Mobile Soft Token Convenience
The key advantage of the SolidPass mobile soft token is that there are no new devices or wallet-fillers for customers – just an add-on to the device they already carry everywhere. Since customers already own the “hardware” (the mobile phone), SolidPass can be provided and managed at a fraction of the true cost (TCO) of a hardware token solution. Soft security tokens have the added advantage of being able to be distributed immediately and without logistical planning. An added benefit from a reissuing and logistical perspective is that soft tokens do not expire. This helps reduce customer dissatisfaction. Users are also more likely to recognize the loss of their mobile phone before they recognize the loss of a hardware token. This means that they are also more likely to recover a misplaced mobile phone before finding a lost hardware token. As a result mobile phones have become a more reliable deployment method than hardware tokens.

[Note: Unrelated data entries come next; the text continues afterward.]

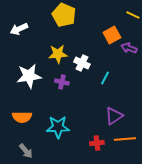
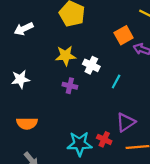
white star: (29, 76) -> (20, 79), moved, size x0.7
cyan star: (58, 127) -> (80, 144), moved
red cross: (97, 143) -> (104, 139), moved, turned 32

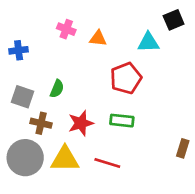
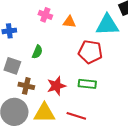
cyan triangle: (148, 42) -> (107, 25), size x1.4
red pentagon: (126, 78) -> (90, 52), turned 30
green semicircle: (57, 89) -> (37, 52), moved

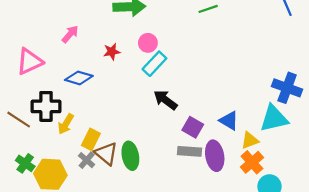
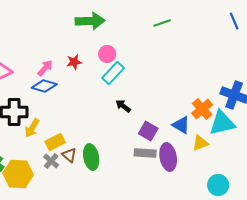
pink arrow: (70, 34) -> (45, 68), moved
black arrow: (165, 100) -> (123, 106), size x0.7
yellow rectangle: (91, 139) -> (55, 142), turned 36
brown triangle: (106, 154) -> (69, 155), size x0.7
orange cross: (252, 162) -> (202, 109), moved

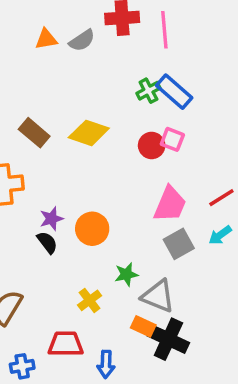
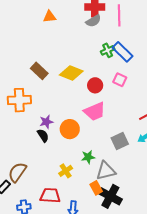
gray semicircle: (82, 40) -> (93, 21), moved
red circle: (152, 145) -> (95, 85), moved
pink trapezoid: (170, 204) -> (95, 111), moved, turned 40
gray triangle: (158, 296) -> (106, 171), turned -40
orange rectangle: (143, 326) -> (96, 188), turned 32

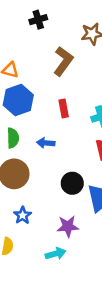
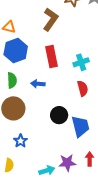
red rectangle: (64, 108) -> (51, 57), size x1.5
purple star: (68, 226) -> (67, 163), moved

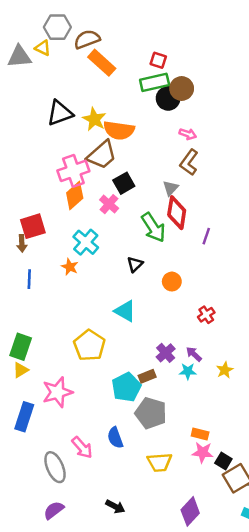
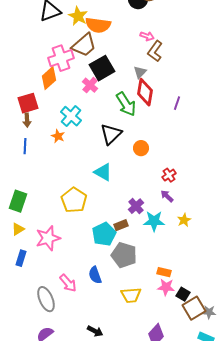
pink arrow: (188, 134) -> (147, 36), moved
black square: (124, 183) -> (102, 68), size x1.4
orange diamond: (75, 195) -> (49, 78), moved
purple line: (206, 236) -> (177, 103), moved
brown arrow: (22, 243) -> (27, 120), moved
black triangle: (135, 264) -> (111, 134), size x1.6
purple arrow: (194, 354) -> (167, 196), moved
yellow triangle: (21, 370) -> (18, 229), moved
cyan star: (188, 371) -> (154, 221), size x1.5
blue rectangle: (24, 417) -> (21, 258), size x0.7

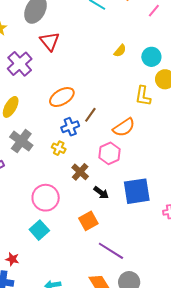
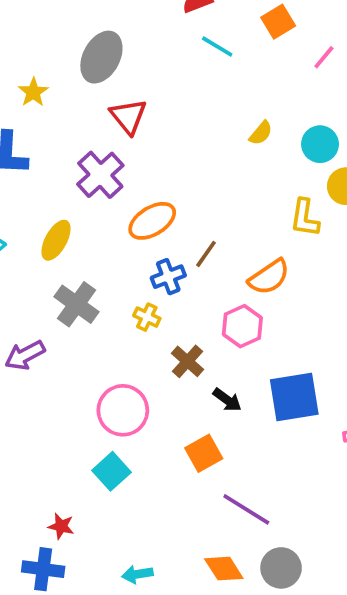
purple cross: (20, 64) -> (100, 175), moved

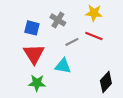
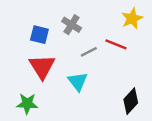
yellow star: (94, 13) -> (132, 19), moved, turned -30
cyan triangle: (63, 66) -> (78, 81), turned 42
green star: (37, 83) -> (27, 104), moved

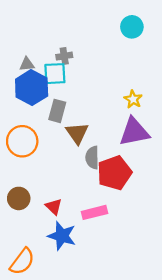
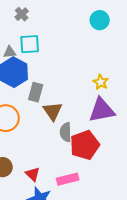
gray cross: (64, 56) -> (22, 14), moved, turned -32
cyan square: (55, 74) -> (30, 44), moved

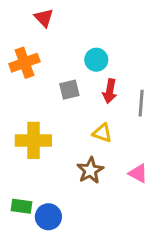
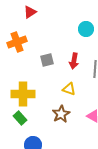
red triangle: (44, 18) -> (30, 12), turned 40
cyan circle: (96, 60) -> (86, 29), moved
green rectangle: (21, 206) -> (20, 118), moved, turned 40

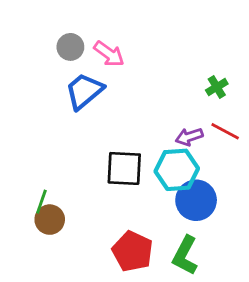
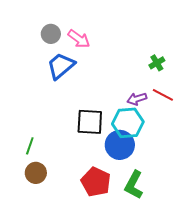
blue circle: (196, 200) -> (120, 145), moved
brown circle: (50, 220) -> (36, 173), moved

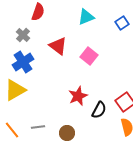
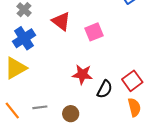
pink square: (89, 56) -> (94, 32), turned 30
red star: (78, 96) -> (82, 74), turned 30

Provisioning of Mobile Token
The application can be provisioned in a number of ways include OTA (Over-the-air), Bluetooth, Wap Push, download, SMS request from a short-code or a long number or from an SMS push from a web interface or a URL from a WAP or mobile Internet portal or from a relevant applications store.
Strong Two-Factor Authentication (2FA)
The following strong authentication methods are supported in the mobile token:
- Event-based One-Time Password (OTP)
- Time-based One-Time Password (OTP)
- Security Question
- Challenge Response
- Transaction Data Signing (TDS)
- Mutual Authentication
SolidPass mobile security token can be used to prevent the following :
- Phishing Attacks
- Pharming Attacks
- Man-In-The-Middle Attacks
- DNS Cache Poisoning Attacks
- Trojans Attacks
- Man-In-The-Phone Attacks
- Browser Poisoning Attacks
SolidPass can be embedded in any number of mobile apps such as mobile banking that would require strong two-factor authentication and security.
Hardware tokens have a limited life span. After their obsolescence, they have to be discarded and new ones have to be issued. By contrast, mobile security tokens are a virtual product using existing hardware, thus minimizing negative externalities.